Hacerlo de la forma en la que lo hice es un privilegio de pocas. 

¿Eso por qué?

Porque las chicas trans que deciden revelar su identidad en provincias como la nuestra son expulsadas de los hogares, en la adolescencia, sin estudios terminados. Sin ninguna otra opción laboral que no sea la calle y la prostitución. 

Yo ya con un trabajo hecho, a mis 40 años, con un hijo, decido contarlo y por medio del teatro, es un privilegio inmenso hacerlo de esa forma. 

¿A un hijo cómo se le explica?

Fueron más miedos míos. Escribí una carta y se la leí, le explicaba qué era ser una persona trans, que yo era una de ellas y que eso no cambiaba en nada el amor que nos teníamos, y lo entendió perfectamente. Cuando terminó todo, lo que hizo fue abrazarme como diciéndome: no sé si entendí lo que me acabás de decir, pero te amo y listo. 

Y para él soy su papá, voy a ser toda la vida su papá Eva, me trata en femenino pero soy su papá.

Y él es el apoyo más grande para mí. Tener a mi hijo al lado. Cuando voy a buscarlo al colegio, que venga y me abrace, es muy fuerte.
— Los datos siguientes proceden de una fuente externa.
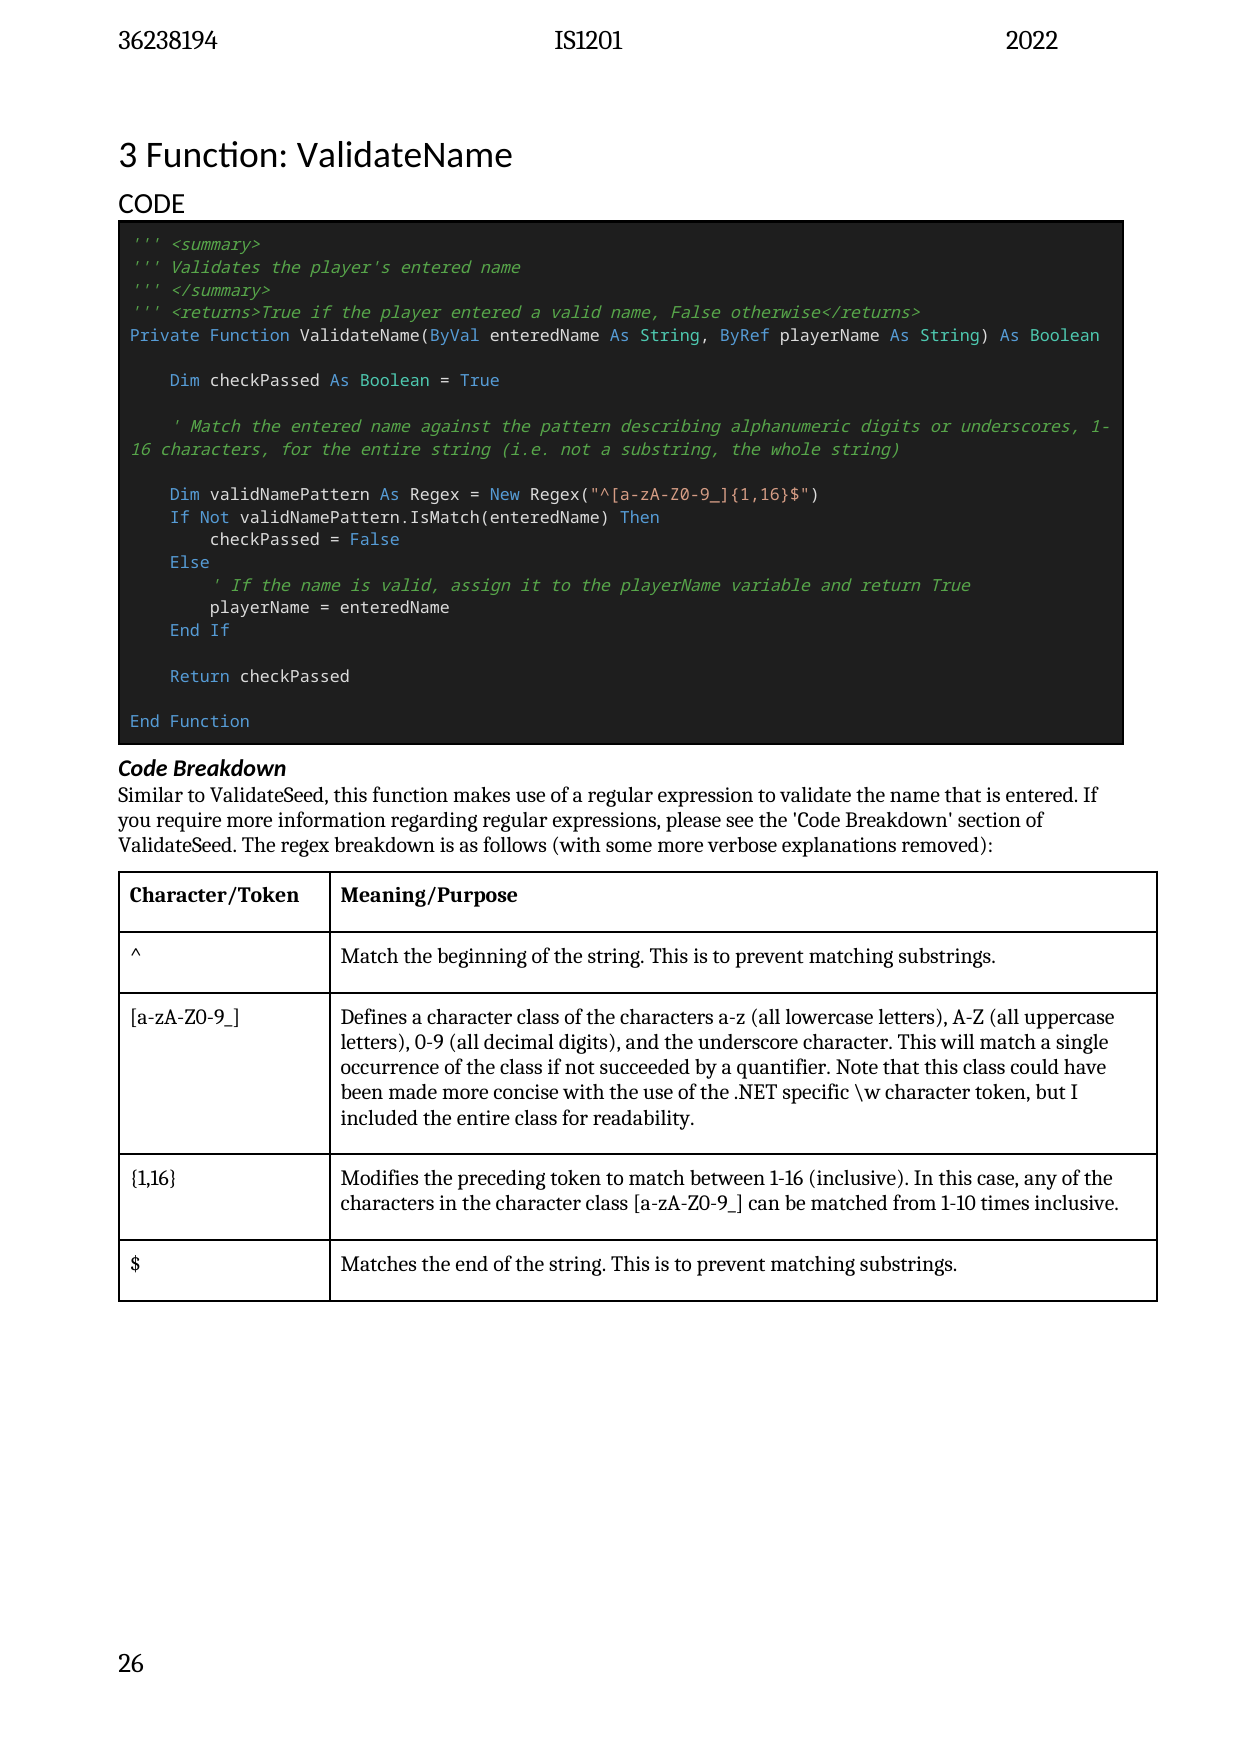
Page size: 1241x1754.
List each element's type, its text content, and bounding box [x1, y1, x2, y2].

table_cell Matches the end of the string. This is to prevent matching substrings. [331, 1241, 1156, 1300]
table_cell $ [120, 1241, 329, 1300]
table_cell {1,16} [120, 1155, 329, 1239]
table_cell Modifies the preceding token to match between 1-16 (inclusive). In this case, any of the characters in the character class [a-zA-Z0-9_] can be matched from 1-10 times inclusive. [331, 1155, 1156, 1239]
subtitle Code Breakdown [118, 753, 1122, 782]
table_cell ^ [120, 933, 329, 992]
table_header Meaning/Purpose [331, 873, 1156, 931]
subtitle 3 Function: ValidateName [118, 131, 1122, 176]
text Similar to ValidateSeed, this function makes use of a regular expression to validate the name that is entered. If you require more information regarding regular expressions, please see the 'Code Breakdown' section of ValidateSeed. The regex breakdown is as follows (with some more verbose explanations removed): [118, 782, 1122, 858]
table_header Character/Token [120, 873, 329, 931]
subtitle Code [118, 185, 1122, 220]
table_cell [a-zA-Z0-9_] [120, 994, 329, 1153]
table_cell Defines a character class of the characters a-z (all lowercase letters), A-Z (all uppercase letters), 0-9 (all decimal digits), and the underscore character. This will match a single occurrence of the class if not succeeded by a quantifier. Note that this class could have been made more concise with the use of the .NET specific \w character token, but I included the entire class for readability. [331, 994, 1156, 1153]
table_cell Match the beginning of the string. This is to prevent matching substrings. [331, 933, 1156, 992]
table_header ''' <summary> ''' Validates the player's entered name ''' </summary> ''' <returns>True if the player entered a valid name, False otherwise</returns> Private Function ValidateName(ByVal enteredName As String, ByRef playerName As String) As Boolean Dim checkPassed As Boolean = True ' Match the entered name against the pattern describing alphanumeric digits or underscores, 1-16 characters, for the entire string (i.e. not a substring, the whole string) Dim validNamePattern As Regex = New Regex("^[a-zA-Z0-9_]{1,16}$") If Not validNamePattern.IsMatch(enteredName) Then checkPassed = False Else ' If the name is valid, assign it to the playerName variable and return True playerName = enteredName End If Return checkPassed End Function [120, 223, 1122, 743]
Son cosas muy lindas, son re importantes. Es lo más importante.

Hay cosas que son todos los días difíciles, las que tenés que pasar, las que tenés que aguantar, con los apoyos necesarios cuesta pero podés. 

(Eva no lo dice abiertamente pero hay gente y situaciones que no quiere nombrar. Eva, no la de la obra sino la de carne y hueso también recibe silencio, y aunque no hay una tumba ni un velorio, ella usa el teatro para hacer su duelo).